→ RECORDS SHOWN
[Start of Attachment]
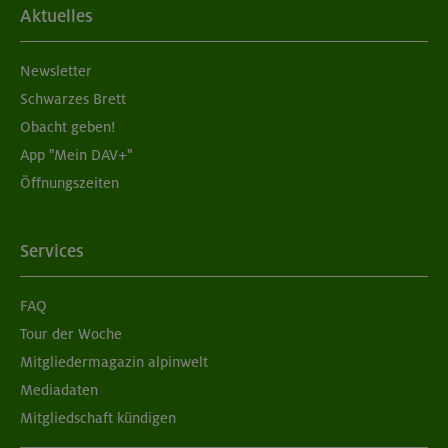
Aktuelles
Newsletter
Schwarzes Brett
Obacht geben!
App "Mein DAV+"
Öffnungszeiten
Services
FAQ
Tour der Woche
Mitgliedermagazin alpinwelt
Mediadaten
Mitgliedschaft kündigen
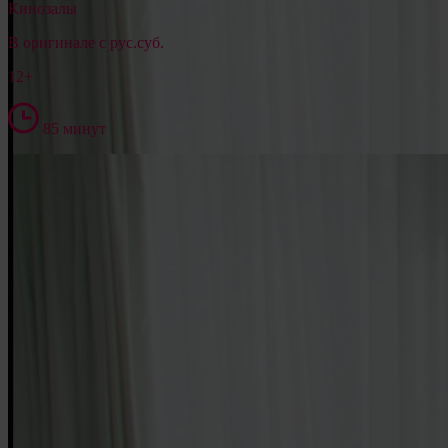
Кинозалы
В оригинале с рус.суб.
12+
85 минут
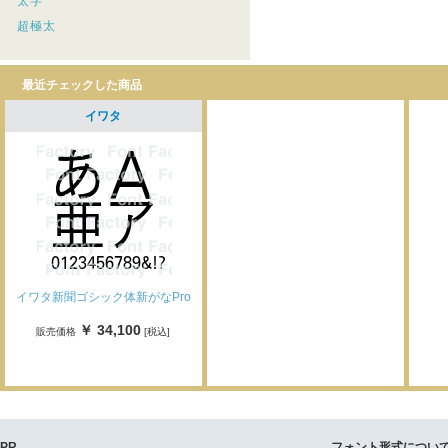
太字
超極太
最近チェックした商品
イワタ
イワタ新聞ゴシック体新がなPro
￥ 34,100
販売価格
[税込]
PR
フォント形式につい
[End of Attachment]
→ WORK TO BE COMPLETED
All of the entries above need to be transcribed exactly, except for the pictures.

→ SOLUTION FOR THIS EXERCISE
Aktuelles
Newsletter
Schwarzes Brett
Obacht geben!
App "Mein DAV+"
Öffnungszeiten
Services
FAQ
Tour der Woche
Mitgliedermagazin alpinwelt
Mediadaten
Mitgliedschaft kündigen
Кинозалы
В оригинале с рус.суб.
12+
85 минут
太字
超極太
最近チェックした商品
イワタ
イワタ新聞ゴシック体新がなPro
￥ 34,100
販売価格
[税込]
PR
フォント形式につい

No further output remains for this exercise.